I noticed Cloudera recommend to have nodes (like master) in different AZ of a region. I am wondering how we can do this in cluster.confg file?
The recommendation to deploy across availability zones for HA is very recent and isn't yet supported directly in Director. Each environment definition for AWS only defines a single subnet, which corresponds to a single AZ.
Thanks for this info Bill. I was wondering about it and was about to post a similar question.
Does Cloudera have any guidelines as to using multiple AZ's (in one region)?
My current thinking is
1) Two (or more) separate clusters - one in each AZ
2) A single Cloudera Manager in one AZ which controls all.
3) A single Cloudera Director in one AZ which creates all instances
4) A single Cloudera Navigator in one AZ which monitors/audits all.

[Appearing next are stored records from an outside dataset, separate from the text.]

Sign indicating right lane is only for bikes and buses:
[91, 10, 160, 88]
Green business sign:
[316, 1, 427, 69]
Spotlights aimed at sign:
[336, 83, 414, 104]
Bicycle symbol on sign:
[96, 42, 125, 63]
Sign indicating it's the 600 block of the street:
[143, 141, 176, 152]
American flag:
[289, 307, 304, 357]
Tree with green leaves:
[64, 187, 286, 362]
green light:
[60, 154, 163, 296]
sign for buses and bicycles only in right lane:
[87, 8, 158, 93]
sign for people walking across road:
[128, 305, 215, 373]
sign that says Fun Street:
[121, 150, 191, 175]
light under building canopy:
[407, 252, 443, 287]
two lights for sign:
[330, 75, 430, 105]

If we can turn some or all of these (2-4) into multiple AZ HA setup that would be really cool.
I am a bit concerned about the cross region network traffic - but perhaps I should save that for my own thread.

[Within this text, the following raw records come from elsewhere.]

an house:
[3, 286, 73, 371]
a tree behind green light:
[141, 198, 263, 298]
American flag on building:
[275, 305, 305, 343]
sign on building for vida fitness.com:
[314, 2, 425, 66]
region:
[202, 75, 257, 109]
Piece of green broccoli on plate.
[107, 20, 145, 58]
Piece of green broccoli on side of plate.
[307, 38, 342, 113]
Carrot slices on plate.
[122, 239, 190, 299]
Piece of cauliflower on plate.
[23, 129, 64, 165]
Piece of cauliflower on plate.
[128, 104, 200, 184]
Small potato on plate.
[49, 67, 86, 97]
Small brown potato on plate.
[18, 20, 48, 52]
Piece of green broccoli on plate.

Based on the terminology used, I'm assuming that you are referring to AWS.
Please refer to the Cloudera Enterprise Reference Architecture for AWS Deployments. "Appendix A: Spanning AWS Availability Zones" will provide the guidance you are looking for.
In Director, each Environment corresponds to a single region, but you can (indirectly) select the AZ used for each node by setting the subnet in the InstanceTemplate. Refer to the aws.reference.conf for an example of where you can override the subnetId and set the rackId. Note that, since a single InstanceTemplate is used for each instance group, you will need to make separate instance groups for each AZ.
It is possible but not recommended. In AWS you can use Peering VPC. Keep in mind to add appropriate CIDR in your routing tables.